§ **Exercise task**: Please update the stretch of records from the start through the line containing "Analysis at (154, 108)" by replacing "underline" with "underscore", leaving everything else unchanged.

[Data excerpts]
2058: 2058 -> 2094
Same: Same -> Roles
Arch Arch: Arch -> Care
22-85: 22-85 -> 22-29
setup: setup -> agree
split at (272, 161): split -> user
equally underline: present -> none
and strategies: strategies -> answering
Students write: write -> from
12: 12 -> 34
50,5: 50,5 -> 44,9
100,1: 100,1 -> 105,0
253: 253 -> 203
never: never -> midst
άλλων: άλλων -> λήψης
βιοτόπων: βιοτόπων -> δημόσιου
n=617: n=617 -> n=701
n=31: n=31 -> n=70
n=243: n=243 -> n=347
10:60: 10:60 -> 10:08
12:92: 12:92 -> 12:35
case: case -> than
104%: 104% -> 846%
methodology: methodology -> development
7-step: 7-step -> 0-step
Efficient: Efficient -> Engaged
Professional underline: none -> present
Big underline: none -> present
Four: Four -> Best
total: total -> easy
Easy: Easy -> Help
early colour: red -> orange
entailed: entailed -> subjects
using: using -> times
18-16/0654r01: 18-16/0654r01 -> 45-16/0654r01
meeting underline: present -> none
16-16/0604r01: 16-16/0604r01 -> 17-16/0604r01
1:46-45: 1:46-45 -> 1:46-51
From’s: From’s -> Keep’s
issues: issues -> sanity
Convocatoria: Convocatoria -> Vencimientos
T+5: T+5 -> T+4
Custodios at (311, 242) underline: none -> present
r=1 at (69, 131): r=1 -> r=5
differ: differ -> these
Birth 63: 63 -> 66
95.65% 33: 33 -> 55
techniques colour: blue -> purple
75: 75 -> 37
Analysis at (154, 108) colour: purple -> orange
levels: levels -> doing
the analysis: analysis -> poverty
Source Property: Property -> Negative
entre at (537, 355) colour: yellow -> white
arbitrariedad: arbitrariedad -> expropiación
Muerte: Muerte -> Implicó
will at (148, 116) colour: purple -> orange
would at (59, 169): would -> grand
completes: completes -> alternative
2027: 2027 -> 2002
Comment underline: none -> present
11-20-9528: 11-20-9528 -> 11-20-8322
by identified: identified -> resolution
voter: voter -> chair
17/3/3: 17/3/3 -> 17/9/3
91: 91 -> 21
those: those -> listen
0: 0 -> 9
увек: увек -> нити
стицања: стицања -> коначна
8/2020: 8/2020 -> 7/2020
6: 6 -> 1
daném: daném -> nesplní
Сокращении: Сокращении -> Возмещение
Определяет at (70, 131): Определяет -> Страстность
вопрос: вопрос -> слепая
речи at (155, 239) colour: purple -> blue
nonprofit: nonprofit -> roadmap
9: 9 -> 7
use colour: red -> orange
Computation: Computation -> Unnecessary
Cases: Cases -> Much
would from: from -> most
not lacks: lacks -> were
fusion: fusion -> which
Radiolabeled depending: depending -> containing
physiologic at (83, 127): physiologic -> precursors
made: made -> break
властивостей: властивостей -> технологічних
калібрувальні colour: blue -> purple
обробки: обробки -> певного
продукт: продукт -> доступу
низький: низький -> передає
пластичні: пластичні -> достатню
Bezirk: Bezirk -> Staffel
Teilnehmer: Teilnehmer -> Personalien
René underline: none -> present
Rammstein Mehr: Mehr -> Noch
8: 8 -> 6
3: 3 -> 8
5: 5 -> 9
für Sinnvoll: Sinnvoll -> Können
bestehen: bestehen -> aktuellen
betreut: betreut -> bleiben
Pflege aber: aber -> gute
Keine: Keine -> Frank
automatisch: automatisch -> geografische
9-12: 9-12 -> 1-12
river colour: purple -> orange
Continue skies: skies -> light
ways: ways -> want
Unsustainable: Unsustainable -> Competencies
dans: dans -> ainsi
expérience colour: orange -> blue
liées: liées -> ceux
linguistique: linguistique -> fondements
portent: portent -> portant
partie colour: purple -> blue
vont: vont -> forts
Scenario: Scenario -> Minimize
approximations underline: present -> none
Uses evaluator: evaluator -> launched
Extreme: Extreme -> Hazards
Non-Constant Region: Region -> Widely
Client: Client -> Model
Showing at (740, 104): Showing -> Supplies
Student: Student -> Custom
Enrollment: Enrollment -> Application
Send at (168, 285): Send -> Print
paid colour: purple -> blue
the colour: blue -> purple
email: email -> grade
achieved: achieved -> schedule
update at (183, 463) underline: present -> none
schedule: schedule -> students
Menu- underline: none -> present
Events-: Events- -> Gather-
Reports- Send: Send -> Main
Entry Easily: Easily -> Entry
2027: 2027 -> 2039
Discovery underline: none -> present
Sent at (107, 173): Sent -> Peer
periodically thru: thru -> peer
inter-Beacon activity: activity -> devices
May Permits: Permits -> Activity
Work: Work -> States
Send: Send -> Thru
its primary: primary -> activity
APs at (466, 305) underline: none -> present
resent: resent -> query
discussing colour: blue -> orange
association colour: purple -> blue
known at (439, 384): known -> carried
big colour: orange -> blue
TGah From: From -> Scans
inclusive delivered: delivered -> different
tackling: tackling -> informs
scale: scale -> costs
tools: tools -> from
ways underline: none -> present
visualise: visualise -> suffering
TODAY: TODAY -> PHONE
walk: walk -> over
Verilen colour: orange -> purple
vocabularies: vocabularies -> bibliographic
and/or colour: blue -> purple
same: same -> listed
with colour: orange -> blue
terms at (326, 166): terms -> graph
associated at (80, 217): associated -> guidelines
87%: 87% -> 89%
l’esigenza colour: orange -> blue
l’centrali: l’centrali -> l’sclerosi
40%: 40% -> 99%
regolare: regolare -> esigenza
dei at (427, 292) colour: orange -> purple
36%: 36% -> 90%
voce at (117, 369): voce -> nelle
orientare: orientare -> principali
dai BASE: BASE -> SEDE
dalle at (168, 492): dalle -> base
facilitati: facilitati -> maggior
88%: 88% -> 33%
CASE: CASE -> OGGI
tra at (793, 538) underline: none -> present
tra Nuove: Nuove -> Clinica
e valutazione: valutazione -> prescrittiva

§ **Solution for this problem**:
2058: 2058 -> 2094
Same: Same -> Roles
Arch Arch: Arch -> Care
22-85: 22-85 -> 22-29
setup: setup -> agree
split at (272, 161): split -> user
equally underscore: present -> none
and strategies: strategies -> answering
Students write: write -> from
12: 12 -> 34
50,5: 50,5 -> 44,9
100,1: 100,1 -> 105,0
253: 253 -> 203
never: never -> midst
άλλων: άλλων -> λήψης
βιοτόπων: βιοτόπων -> δημόσιου
n=617: n=617 -> n=701
n=31: n=31 -> n=70
n=243: n=243 -> n=347
10:60: 10:60 -> 10:08
12:92: 12:92 -> 12:35
case: case -> than
104%: 104% -> 846%
methodology: methodology -> development
7-step: 7-step -> 0-step
Efficient: Efficient -> Engaged
Professional underscore: none -> present
Big underscore: none -> present
Four: Four -> Best
total: total -> easy
Easy: Easy -> Help
early colour: red -> orange
entailed: entailed -> subjects
using: using -> times
18-16/0654r01: 18-16/0654r01 -> 45-16/0654r01
meeting underscore: present -> none
16-16/0604r01: 16-16/0604r01 -> 17-16/0604r01
1:46-45: 1:46-45 -> 1:46-51
From’s: From’s -> Keep’s
issues: issues -> sanity
Convocatoria: Convocatoria -> Vencimientos
T+5: T+5 -> T+4
Custodios at (311, 242) underscore: none -> present
r=1 at (69, 131): r=1 -> r=5
differ: differ -> these
Birth 63: 63 -> 66
95.65% 33: 33 -> 55
techniques colour: blue -> purple
75: 75 -> 37
Analysis at (154, 108) colour: purple -> orange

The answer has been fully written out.